Os dados constam do relatório «Vozes de Crianças e Jovens», cujos resultados foram divulgados esta quarta-feira num comunicado conjunto do Fundo das Nações Unidas para a Infância (Unicef) e da rede internacional de linhas telefónicas de apoio a crianças (CHI), com 173 membros, de 142 países, incluindo Portugal (SOS Criança).

Segundo o relatório, um em cada seis contactos para as linhas de apoio da rede foi feito por crianças e jovens que denunciaram situações de abuso e violência (física, emocional e sexual).

Os casos de abuso e violência são relatados maioritariamente (60 por cento) por raparigas, sendo que grande parte (58 por cento) dos abusos descritos são atribuídos a membros da família.

O mesmo documento aponta para mais de um milhão de contactos efetuados por menores com pedidos de ajuda para lidar com problemas na escola, sendo que mais de um quarto deles estava relacionado com «bullying» (violência física e psicológica repetida e intencional).

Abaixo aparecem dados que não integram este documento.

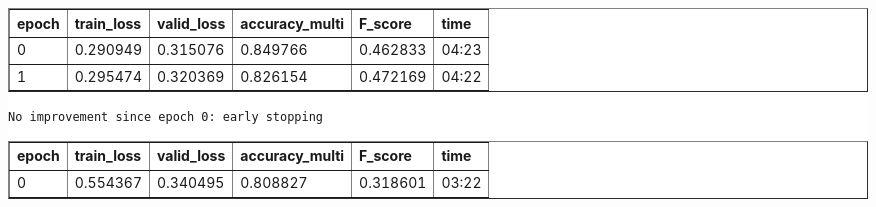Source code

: 


<table border="1" class="dataframe">
  <thead>
    <tr style="text-align: left;">
      <th>epoch</th>
      <th>train_loss</th>
      <th>valid_loss</th>
      <th>accuracy_multi</th>
      <th>F_score</th>
      <th>time</th>
    </tr>
  </thead>
  <tbody>
    <tr>
      <td>0</td>
      <td>0.290949</td>
      <td>0.315076</td>
      <td>0.849766</td>
      <td>0.462833</td>
      <td>04:23</td>
    </tr>
    <tr>
      <td>1</td>
      <td>0.295474</td>
      <td>0.320369</td>
      <td>0.826154</td>
      <td>0.472169</td>
      <td>04:22</td>
    </tr>
  </tbody>
</table>


    No improvement since epoch 0: early stopping







<table border="1" class="dataframe">
  <thead>
    <tr style="text-align: left;">
      <th>epoch</th>
      <th>train_loss</th>
      <th>valid_loss</th>
      <th>accuracy_multi</th>
      <th>F_score</th>
      <th>time</th>
    </tr>
  </thead>
  <tbody>
    <tr>
      <td>0</td>
      <td>0.554367</td>
      <td>0.340495</td>
      <td>0.808827</td>
      <td>0.318601</td>
      <td>03:22</td>
    </tr>
  </tbody>
</table>
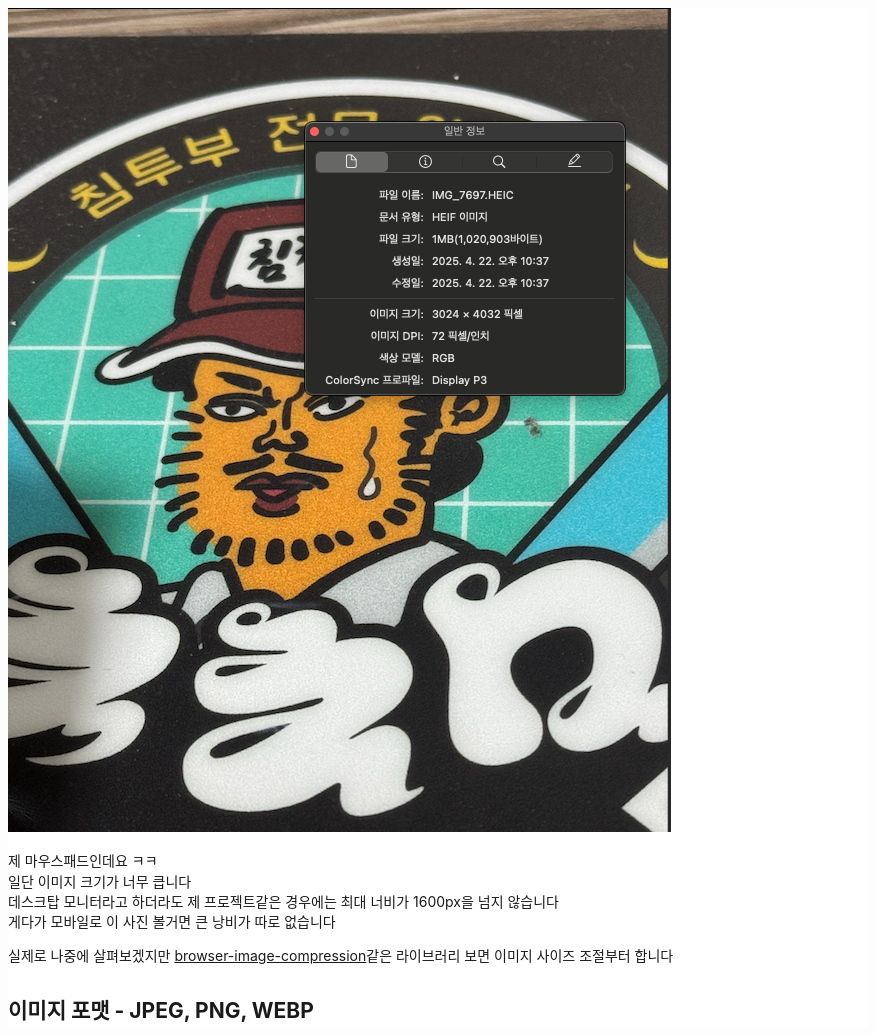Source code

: ![폰카 이미지 예시](침착맨패드.png)

제 마우스패드인데요 ㅋㅋ  
일단 이미지 크기가 너무 큽니다  
데스크탑 모니터라고 하더라도 제 프로젝트같은 경우에는 최대 너비가 1600px을 넘지 않습니다  
게다가 모바일로 이 사진 볼거면 큰 낭비가 따로 없습니다

실제로 나중에 살펴보겠지만 [browser-image-compression](https://github.com/Donaldcwl/browser-image-compression)같은 라이브러리 보면 이미지 사이즈 조절부터 합니다

## 이미지 포맷 - JPEG, PNG, WEBP
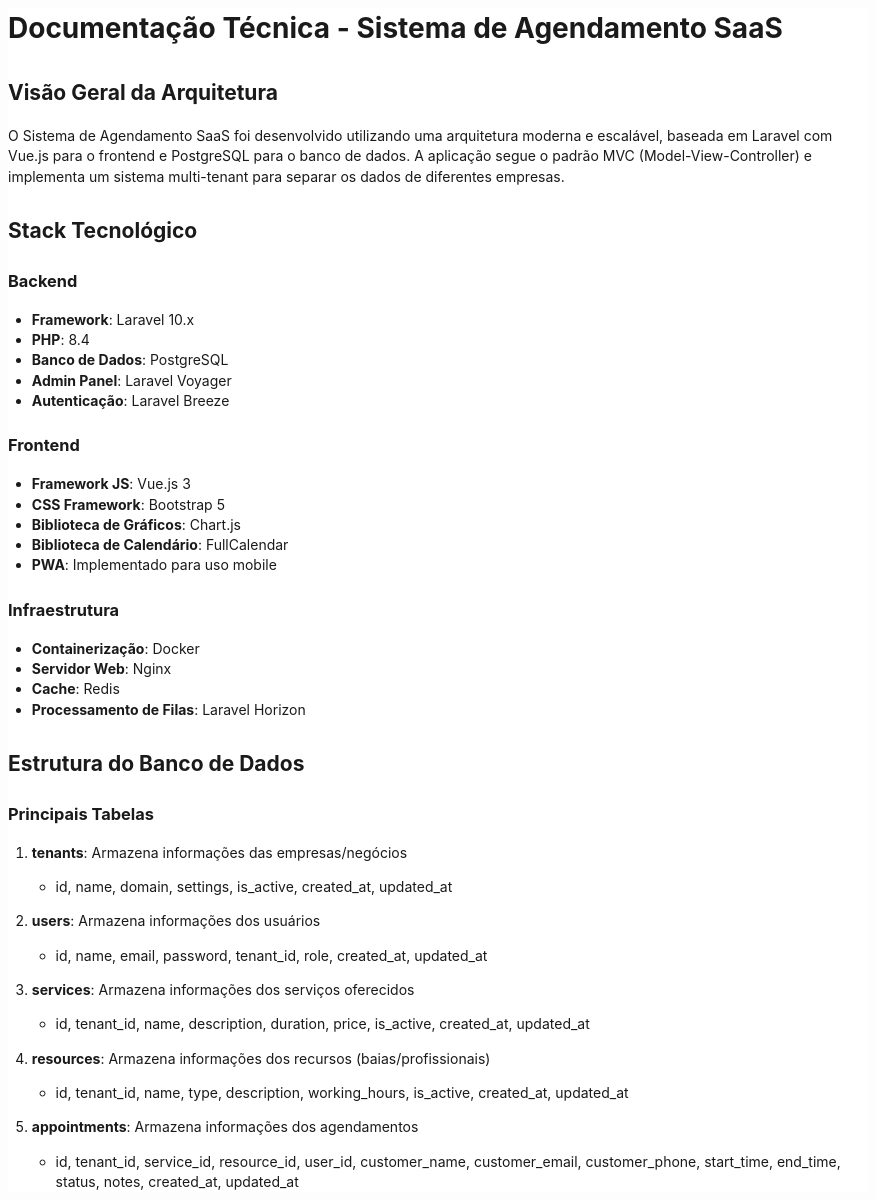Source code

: # Documentação Técnica - Sistema de Agendamento SaaS

## Visão Geral da Arquitetura

O Sistema de Agendamento SaaS foi desenvolvido utilizando uma arquitetura moderna e escalável, baseada em Laravel com Vue.js para o frontend e PostgreSQL para o banco de dados. A aplicação segue o padrão MVC (Model-View-Controller) e implementa um sistema multi-tenant para separar os dados de diferentes empresas.

## Stack Tecnológico

### Backend
- **Framework**: Laravel 10.x
- **PHP**: 8.4
- **Banco de Dados**: PostgreSQL
- **Admin Panel**: Laravel Voyager
- **Autenticação**: Laravel Breeze

### Frontend
- **Framework JS**: Vue.js 3
- **CSS Framework**: Bootstrap 5
- **Biblioteca de Gráficos**: Chart.js
- **Biblioteca de Calendário**: FullCalendar
- **PWA**: Implementado para uso mobile

### Infraestrutura
- **Containerização**: Docker
- **Servidor Web**: Nginx
- **Cache**: Redis
- **Processamento de Filas**: Laravel Horizon

## Estrutura do Banco de Dados

### Principais Tabelas

1. **tenants**: Armazena informações das empresas/negócios
   - id, name, domain, settings, is_active, created_at, updated_at

2. **users**: Armazena informações dos usuários
   - id, name, email, password, tenant_id, role, created_at, updated_at

3. **services**: Armazena informações dos serviços oferecidos
   - id, tenant_id, name, description, duration, price, is_active, created_at, updated_at

4. **resources**: Armazena informações dos recursos (baias/profissionais)
   - id, tenant_id, name, type, description, working_hours, is_active, created_at, updated_at

5. **appointments**: Armazena informações dos agendamentos
   - id, tenant_id, service_id, resource_id, user_id, customer_name, customer_email, customer_phone, start_time, end_time, status, notes, created_at, updated_at

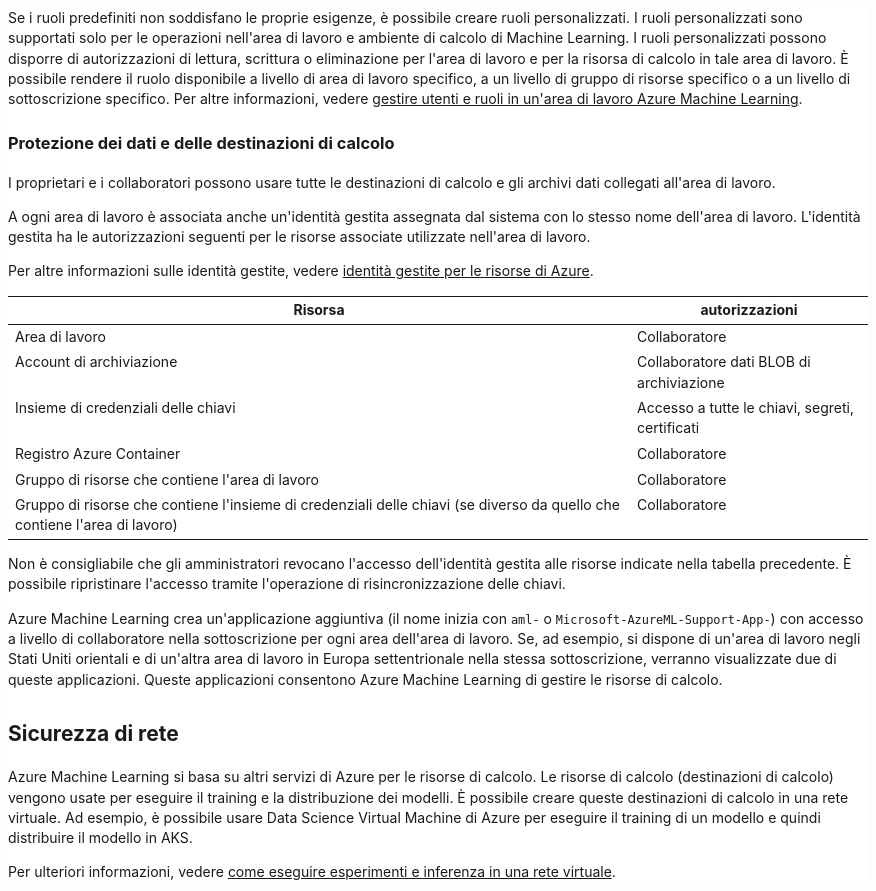 Se i ruoli predefiniti non soddisfano le proprie esigenze, è possibile creare ruoli personalizzati. I ruoli personalizzati sono supportati solo per le operazioni nell'area di lavoro e ambiente di calcolo di Machine Learning. I ruoli personalizzati possono disporre di autorizzazioni di lettura, scrittura o eliminazione per l'area di lavoro e per la risorsa di calcolo in tale area di lavoro. È possibile rendere il ruolo disponibile a livello di area di lavoro specifico, a un livello di gruppo di risorse specifico o a un livello di sottoscrizione specifico. Per altre informazioni, vedere [gestire utenti e ruoli in un'area di lavoro Azure Machine Learning](how-to-assign-roles.md).

### <a name="securing-compute-targets-and-data"></a>Protezione dei dati e delle destinazioni di calcolo

I proprietari e i collaboratori possono usare tutte le destinazioni di calcolo e gli archivi dati collegati all'area di lavoro.  

A ogni area di lavoro è associata anche un'identità gestita assegnata dal sistema con lo stesso nome dell'area di lavoro. L'identità gestita ha le autorizzazioni seguenti per le risorse associate utilizzate nell'area di lavoro.

Per altre informazioni sulle identità gestite, vedere [identità gestite per le risorse di Azure](https://docs.microsoft.com/azure/active-directory/managed-identities-azure-resources/overview).

| Risorsa | autorizzazioni |
| ----- | ----- |
| Area di lavoro | Collaboratore |
| Account di archiviazione | Collaboratore dati BLOB di archiviazione |
| Insieme di credenziali delle chiavi | Accesso a tutte le chiavi, segreti, certificati |
| Registro Azure Container | Collaboratore |
| Gruppo di risorse che contiene l'area di lavoro | Collaboratore |
| Gruppo di risorse che contiene l'insieme di credenziali delle chiavi (se diverso da quello che contiene l'area di lavoro) | Collaboratore |

Non è consigliabile che gli amministratori revocano l'accesso dell'identità gestita alle risorse indicate nella tabella precedente. È possibile ripristinare l'accesso tramite l'operazione di risincronizzazione delle chiavi.

Azure Machine Learning crea un'applicazione aggiuntiva (il nome inizia con `aml-` o `Microsoft-AzureML-Support-App-`) con accesso a livello di collaboratore nella sottoscrizione per ogni area dell'area di lavoro. Se, ad esempio, si dispone di un'area di lavoro negli Stati Uniti orientali e di un'altra area di lavoro in Europa settentrionale nella stessa sottoscrizione, verranno visualizzate due di queste applicazioni. Queste applicazioni consentono Azure Machine Learning di gestire le risorse di calcolo.

## <a name="network-security"></a>Sicurezza di rete

Azure Machine Learning si basa su altri servizi di Azure per le risorse di calcolo. Le risorse di calcolo (destinazioni di calcolo) vengono usate per eseguire il training e la distribuzione dei modelli. È possibile creare queste destinazioni di calcolo in una rete virtuale. Ad esempio, è possibile usare Data Science Virtual Machine di Azure per eseguire il training di un modello e quindi distribuire il modello in AKS.  

Per ulteriori informazioni, vedere [come eseguire esperimenti e inferenza in una rete virtuale](how-to-enable-virtual-network.md).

Quase metade (46 por cento) dos contactos foram realizados na Europa e a maioria das crianças e dos jovens que recorreram às linhas de apoio tinha entre 10 e 18 anos, tendo usado preferencialmente o telefone. Contudo, o correio eletrónico, as mensagens de telemóvel e os «chats» também são utilizados pelos menores para denunciar maus-tratos.

De acordo com o relatório, o número de contactos aumentou, em média, nos últimos dez anos, cinco pontos percentuais por ano, segundo síntese da Lusa.